* WHAT NEEDS TO BE DONE: Each line in the records below, from the one that contains "Repeat for the dough piece (585,37,656,99)." to the one that contains "Keep the list order.", should be reproduced exactly, the first and last included.

[Dataset excerpts]
=== Section Start ===
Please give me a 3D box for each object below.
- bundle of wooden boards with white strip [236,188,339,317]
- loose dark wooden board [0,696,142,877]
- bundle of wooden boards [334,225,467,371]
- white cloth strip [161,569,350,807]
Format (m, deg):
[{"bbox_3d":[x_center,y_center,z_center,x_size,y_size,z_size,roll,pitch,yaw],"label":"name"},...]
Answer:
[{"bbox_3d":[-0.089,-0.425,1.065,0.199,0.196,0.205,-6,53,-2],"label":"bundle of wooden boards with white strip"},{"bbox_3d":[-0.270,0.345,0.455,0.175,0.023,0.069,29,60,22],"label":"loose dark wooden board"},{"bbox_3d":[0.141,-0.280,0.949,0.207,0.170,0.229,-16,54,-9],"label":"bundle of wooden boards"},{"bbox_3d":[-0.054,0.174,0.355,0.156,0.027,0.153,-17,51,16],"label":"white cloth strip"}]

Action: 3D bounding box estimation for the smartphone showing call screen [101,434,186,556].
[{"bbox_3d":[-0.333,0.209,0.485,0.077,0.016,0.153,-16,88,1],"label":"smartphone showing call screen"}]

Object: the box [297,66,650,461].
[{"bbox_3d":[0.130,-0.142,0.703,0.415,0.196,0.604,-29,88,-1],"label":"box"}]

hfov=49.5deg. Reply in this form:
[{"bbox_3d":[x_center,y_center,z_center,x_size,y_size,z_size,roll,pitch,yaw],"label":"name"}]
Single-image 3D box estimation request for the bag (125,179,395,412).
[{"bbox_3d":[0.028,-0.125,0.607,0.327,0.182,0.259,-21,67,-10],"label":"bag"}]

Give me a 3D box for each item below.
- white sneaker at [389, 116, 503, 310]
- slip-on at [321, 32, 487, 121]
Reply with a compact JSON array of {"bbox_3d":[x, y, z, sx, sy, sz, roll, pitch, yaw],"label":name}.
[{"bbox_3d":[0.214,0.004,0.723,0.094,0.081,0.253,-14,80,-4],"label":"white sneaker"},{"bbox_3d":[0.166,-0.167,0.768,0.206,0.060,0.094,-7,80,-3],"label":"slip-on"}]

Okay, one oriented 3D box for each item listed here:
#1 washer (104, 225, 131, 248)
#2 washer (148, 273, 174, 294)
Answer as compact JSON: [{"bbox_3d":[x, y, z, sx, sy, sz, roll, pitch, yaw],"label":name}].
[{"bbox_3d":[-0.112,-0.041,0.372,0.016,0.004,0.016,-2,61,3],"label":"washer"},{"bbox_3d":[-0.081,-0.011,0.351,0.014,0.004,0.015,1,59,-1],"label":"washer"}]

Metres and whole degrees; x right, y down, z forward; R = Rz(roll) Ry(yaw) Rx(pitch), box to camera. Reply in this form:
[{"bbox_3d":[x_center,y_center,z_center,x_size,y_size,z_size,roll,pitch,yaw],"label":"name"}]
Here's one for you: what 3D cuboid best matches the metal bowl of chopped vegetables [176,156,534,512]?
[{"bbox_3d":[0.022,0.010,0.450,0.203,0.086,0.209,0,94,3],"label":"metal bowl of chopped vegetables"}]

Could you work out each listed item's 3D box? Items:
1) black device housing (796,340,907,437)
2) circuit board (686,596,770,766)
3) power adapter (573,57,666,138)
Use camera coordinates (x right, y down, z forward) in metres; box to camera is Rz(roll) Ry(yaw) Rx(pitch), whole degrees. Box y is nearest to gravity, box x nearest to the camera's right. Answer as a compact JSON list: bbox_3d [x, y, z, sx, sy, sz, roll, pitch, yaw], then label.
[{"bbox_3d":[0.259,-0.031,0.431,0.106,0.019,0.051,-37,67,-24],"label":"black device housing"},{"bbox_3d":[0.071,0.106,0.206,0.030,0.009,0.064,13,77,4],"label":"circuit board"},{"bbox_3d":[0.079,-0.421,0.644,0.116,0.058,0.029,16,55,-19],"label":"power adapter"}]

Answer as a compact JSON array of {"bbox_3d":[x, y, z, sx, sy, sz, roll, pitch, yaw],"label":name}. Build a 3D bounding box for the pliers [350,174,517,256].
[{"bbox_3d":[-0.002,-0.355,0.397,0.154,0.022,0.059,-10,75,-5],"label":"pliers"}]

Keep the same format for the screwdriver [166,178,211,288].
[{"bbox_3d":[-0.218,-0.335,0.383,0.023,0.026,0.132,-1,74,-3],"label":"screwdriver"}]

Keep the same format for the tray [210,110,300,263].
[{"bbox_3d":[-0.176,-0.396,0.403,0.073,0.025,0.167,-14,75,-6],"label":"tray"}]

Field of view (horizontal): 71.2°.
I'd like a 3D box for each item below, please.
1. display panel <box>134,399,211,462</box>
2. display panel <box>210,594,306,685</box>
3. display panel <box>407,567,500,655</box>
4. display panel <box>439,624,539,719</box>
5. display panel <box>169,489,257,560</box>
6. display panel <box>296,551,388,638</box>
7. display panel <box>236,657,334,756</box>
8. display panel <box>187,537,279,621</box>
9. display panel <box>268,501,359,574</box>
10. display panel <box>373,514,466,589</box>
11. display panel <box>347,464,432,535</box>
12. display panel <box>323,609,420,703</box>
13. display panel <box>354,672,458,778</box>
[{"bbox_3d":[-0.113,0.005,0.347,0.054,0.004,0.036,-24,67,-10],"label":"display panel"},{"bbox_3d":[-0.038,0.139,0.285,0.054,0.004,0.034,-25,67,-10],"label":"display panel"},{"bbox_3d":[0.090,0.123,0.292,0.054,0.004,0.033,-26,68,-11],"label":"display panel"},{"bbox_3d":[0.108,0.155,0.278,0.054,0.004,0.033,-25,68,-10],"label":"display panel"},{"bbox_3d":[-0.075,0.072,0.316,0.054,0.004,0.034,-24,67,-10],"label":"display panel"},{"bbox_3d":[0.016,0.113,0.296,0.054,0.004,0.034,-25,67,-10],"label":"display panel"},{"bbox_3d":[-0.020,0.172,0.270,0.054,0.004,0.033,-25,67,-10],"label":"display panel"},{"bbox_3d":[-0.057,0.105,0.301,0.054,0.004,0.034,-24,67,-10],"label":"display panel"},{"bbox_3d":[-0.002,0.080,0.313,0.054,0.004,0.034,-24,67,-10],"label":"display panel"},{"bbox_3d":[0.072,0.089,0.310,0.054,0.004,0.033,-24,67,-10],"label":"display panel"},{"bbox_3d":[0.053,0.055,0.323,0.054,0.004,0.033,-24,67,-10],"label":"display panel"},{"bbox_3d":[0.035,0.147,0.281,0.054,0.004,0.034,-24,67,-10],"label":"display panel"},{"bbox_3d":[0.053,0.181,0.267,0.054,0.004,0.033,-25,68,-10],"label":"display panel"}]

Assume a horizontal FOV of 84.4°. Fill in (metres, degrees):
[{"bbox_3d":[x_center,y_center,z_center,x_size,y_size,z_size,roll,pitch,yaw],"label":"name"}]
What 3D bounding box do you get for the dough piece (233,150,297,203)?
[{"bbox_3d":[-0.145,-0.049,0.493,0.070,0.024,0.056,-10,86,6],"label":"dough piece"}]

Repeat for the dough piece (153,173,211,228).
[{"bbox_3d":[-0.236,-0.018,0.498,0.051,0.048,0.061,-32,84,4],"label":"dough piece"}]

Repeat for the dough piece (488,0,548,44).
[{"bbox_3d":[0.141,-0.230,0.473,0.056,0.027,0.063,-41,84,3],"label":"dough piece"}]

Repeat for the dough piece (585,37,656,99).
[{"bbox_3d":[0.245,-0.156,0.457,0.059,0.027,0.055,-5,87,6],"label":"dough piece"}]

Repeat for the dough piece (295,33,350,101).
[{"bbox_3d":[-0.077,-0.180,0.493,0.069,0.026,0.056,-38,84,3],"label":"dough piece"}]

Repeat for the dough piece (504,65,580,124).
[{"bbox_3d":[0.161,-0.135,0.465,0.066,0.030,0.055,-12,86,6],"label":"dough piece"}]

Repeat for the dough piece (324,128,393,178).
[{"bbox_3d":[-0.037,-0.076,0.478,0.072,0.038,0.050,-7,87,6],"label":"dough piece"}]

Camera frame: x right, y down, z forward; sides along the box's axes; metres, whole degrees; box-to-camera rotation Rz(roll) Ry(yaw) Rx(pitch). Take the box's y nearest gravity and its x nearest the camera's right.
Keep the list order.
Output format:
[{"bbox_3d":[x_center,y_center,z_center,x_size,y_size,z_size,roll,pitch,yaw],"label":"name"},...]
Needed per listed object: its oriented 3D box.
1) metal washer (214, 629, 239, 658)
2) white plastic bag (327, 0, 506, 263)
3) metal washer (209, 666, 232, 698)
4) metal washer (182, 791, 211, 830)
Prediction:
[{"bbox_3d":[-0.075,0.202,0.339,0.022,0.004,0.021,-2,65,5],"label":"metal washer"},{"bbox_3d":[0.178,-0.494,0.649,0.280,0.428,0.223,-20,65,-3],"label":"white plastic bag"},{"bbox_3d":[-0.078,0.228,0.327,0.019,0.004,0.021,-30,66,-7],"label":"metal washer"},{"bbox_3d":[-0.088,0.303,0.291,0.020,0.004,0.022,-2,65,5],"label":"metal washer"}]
=== Section End ===
* WRITTEN RESPONSE:
Repeat for the dough piece (585,37,656,99).
[{"bbox_3d":[0.245,-0.156,0.457,0.059,0.027,0.055,-5,87,6],"label":"dough piece"}]

Repeat for the dough piece (295,33,350,101).
[{"bbox_3d":[-0.077,-0.180,0.493,0.069,0.026,0.056,-38,84,3],"label":"dough piece"}]

Repeat for the dough piece (504,65,580,124).
[{"bbox_3d":[0.161,-0.135,0.465,0.066,0.030,0.055,-12,86,6],"label":"dough piece"}]

Repeat for the dough piece (324,128,393,178).
[{"bbox_3d":[-0.037,-0.076,0.478,0.072,0.038,0.050,-7,87,6],"label":"dough piece"}]

Camera frame: x right, y down, z forward; sides along the box's axes; metres, whole degrees; box-to-camera rotation Rz(roll) Ry(yaw) Rx(pitch). Take the box's y nearest gravity and its x nearest the camera's right.
Keep the list order.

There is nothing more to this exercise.